Task directions. Update the listing below by replacing every occurrence of "value" with "figure" and changing nothing else. Leave the pictures out of your answer.
Information given START
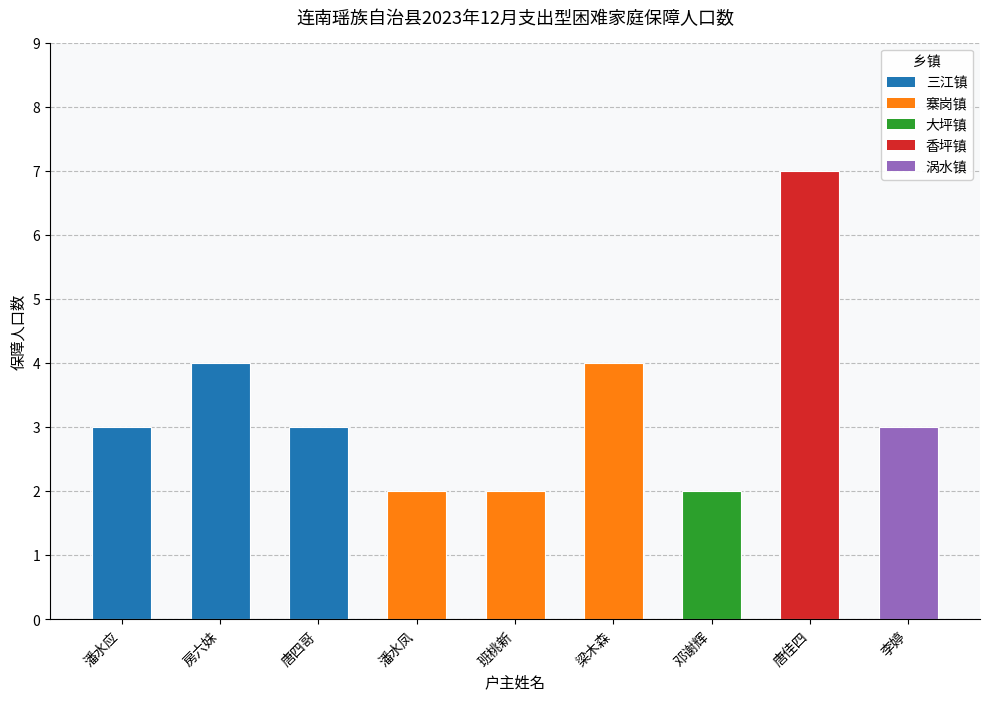

Approximately how many times larger is the value at 班桃新 compared to 李婷?

0.7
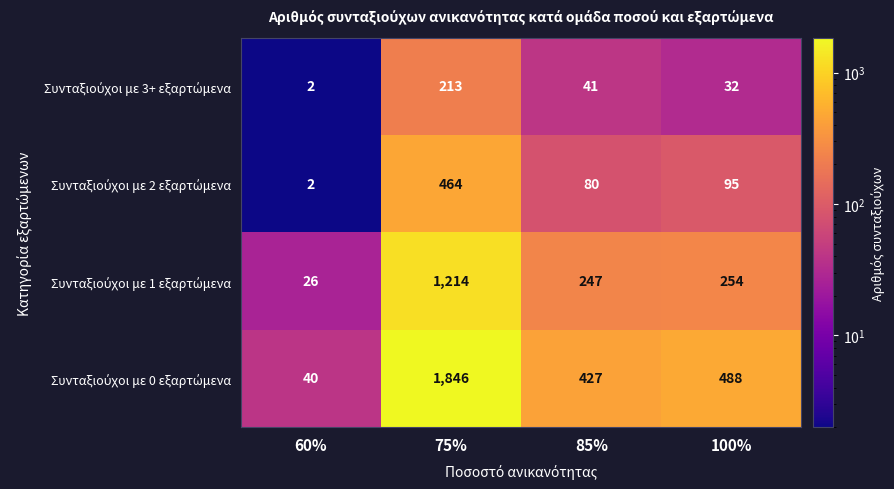

Which label corresponds to the smallest value in the chart?

60%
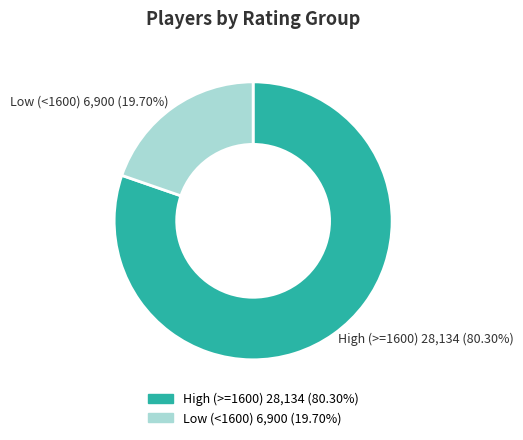

Is there any slice that represents more than half of the pie?

Yes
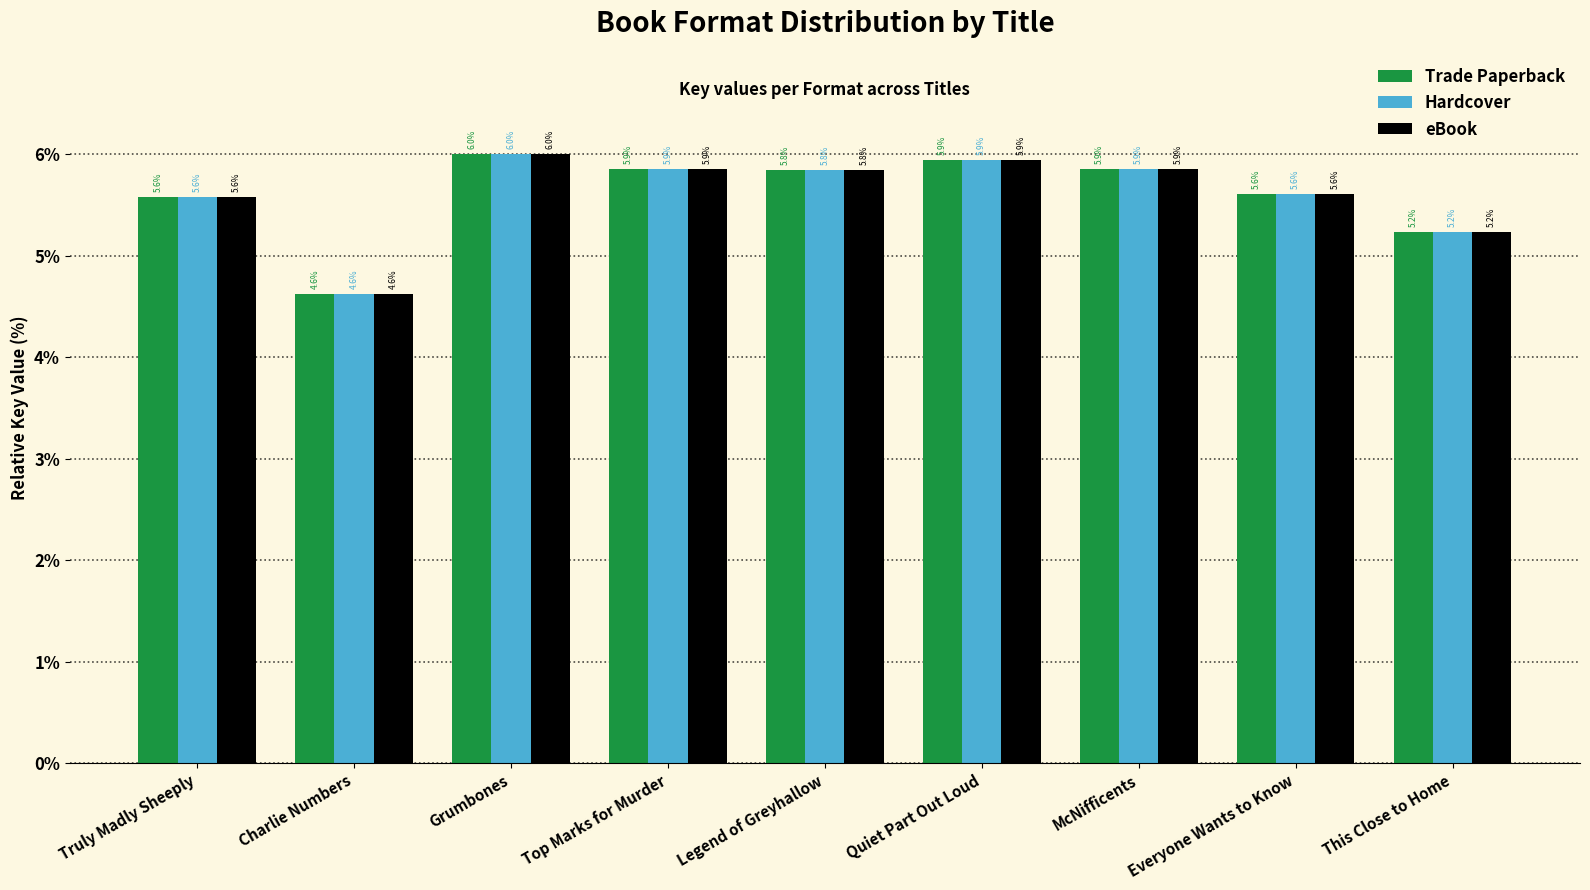

Where is eBook nearest to the value 5?

This Close to Home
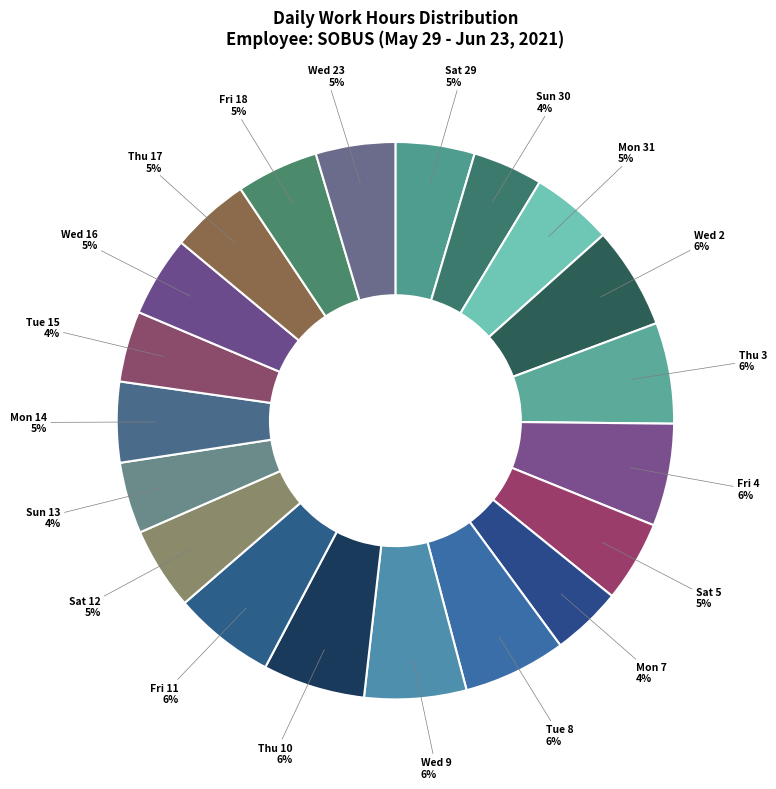

How many segments does this pie chart have?

20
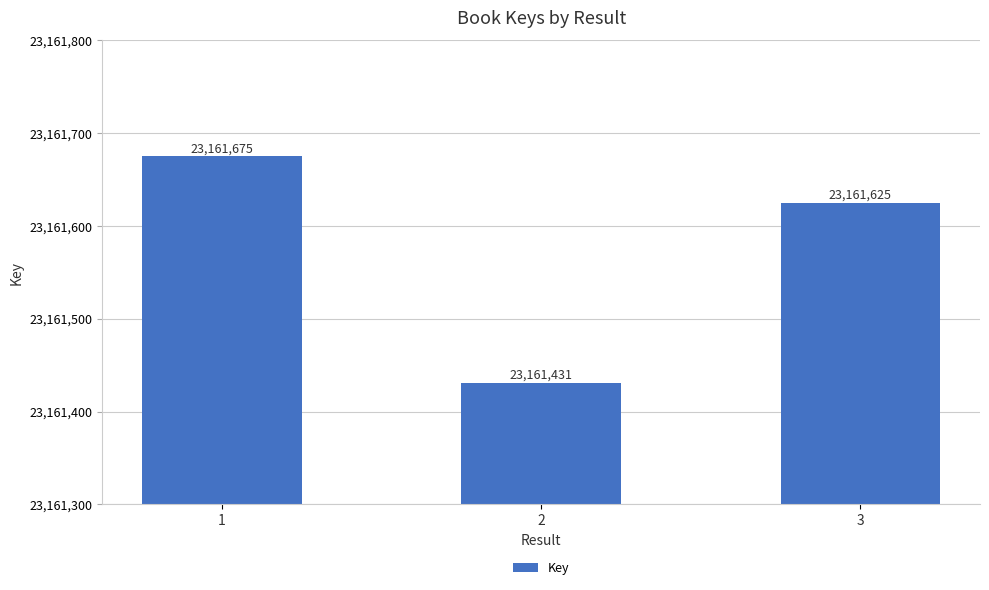

What is the greatest value displayed?

23161675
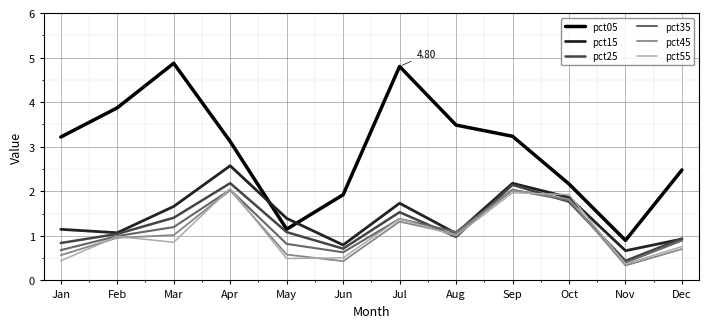

Where does the pct05 series first go above 3?

Jan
Information given END
Problem solution.
Approximately how many times larger is the figure at 班桃新 compared to 李婷?

0.7

Which label corresponds to the smallest figure in the chart?

60%

Is there any slice that represents more than half of the pie?

Yes

Where is eBook nearest to the figure 5?

This Close to Home

How many segments does this pie chart have?

20

What is the greatest figure displayed?

23161675

Where does the pct05 series first go above 3?

Jan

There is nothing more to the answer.